Ты общее посмешище. Смеются над твоим телом, над щегольством, приличным разве девочке восемнадцати лет, над запоздалым куртизанством, над Фемистоклом Алкивиадовичем, которого таскаешь ты за собой по Европе, как наглядную вывеску своих амурных упражнений надо мною, твоим мужем, слишком бессильным и слабовольным, чтобы прекратить твои благоглупости и безобразия.
Хотелось бы…
Но на хотенье есть терпенье! Amica veritas, sed magis amicus Plato,[14] a Plato этот я сам. Я ненавижу сцены, крик, истерики, обмороки. Так лучше помолчать. Своя рубашка к телу ближе. И — разве что на смертном одре меня прорвет, что называется, — и я выскажусь. Да и то — лучше смолчать! Не стоит. Она неуязвима! Она не знает низких истин, вся жизнь ее — ее возвышающий обман. Как я ни обругаю ее, она мне всё равно не поверит. Есть рожон, против него же не попреши: это самообольщение тщеславной женщины. Евгения Семеновна твердо убеждена, что я влюблен в нее без памяти и нахожу ее, с полной искренностью, такой же обольстительной, как представляется она самой себе.
Я выскажусь и умру, а она будет в трауре хвастаться приятельницам:
— Вы даже вообразить не в состоянии, медам, как был влюблен в меня покойный Николай Иванович. Прожили мы с ним пятнадцать лет; кажется, порядочный срок, можно бы и поостыть… Но для него все как будто продолжался медовый месяц. Просто африканская страсть какая-то. Верите ли? За четверть часа до смерти он сделал мне сцену ревности… такую сцену! такую сцену! просто страшно вспомнить, как он меня ругал!

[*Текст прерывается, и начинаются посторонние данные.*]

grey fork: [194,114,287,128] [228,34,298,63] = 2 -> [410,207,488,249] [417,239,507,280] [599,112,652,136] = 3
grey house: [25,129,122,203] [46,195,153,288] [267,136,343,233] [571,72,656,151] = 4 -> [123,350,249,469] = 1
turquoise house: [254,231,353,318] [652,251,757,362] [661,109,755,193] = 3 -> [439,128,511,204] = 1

Она клевещет, а я в гробу — и никакой апелляции!
И мало, что я, по ее милости, прожил дураком свой век, она сделает меня дураком в вечности, дураком в памяти потомства! Она введет в заблуждение историю и вклеит меня в оперетку!
О, Менелай и Пентефрий! Я чувствую, что на том свете мне уже уготовано место в вашей небольшой, но честной компании. Мы заключим дружественный союз угнетенных рогоносцев и при свете пекельного огня будем играть в винт, по маленькой, разумеется, и с болваном!..
Последние слова незнакомец произнес столь громко и патетически, что я даже усомнился — он ли их выкрикнул или прорычала средиземная волна, дробясь о берег. Тем более что, протирая глаза, я не нашел никакого незнакомца… Утопился ли он, расточился ли в воздухе, — предоставляю выбирать догадливости читателя, кому что больше нравится. Вернее всего, в действительности вовсе не было никакого незнакомца, а была лишь сонная, полуденная греза, навеянная мне неосторожно положенной под голову подушкой из газет с бракоразводными процессами.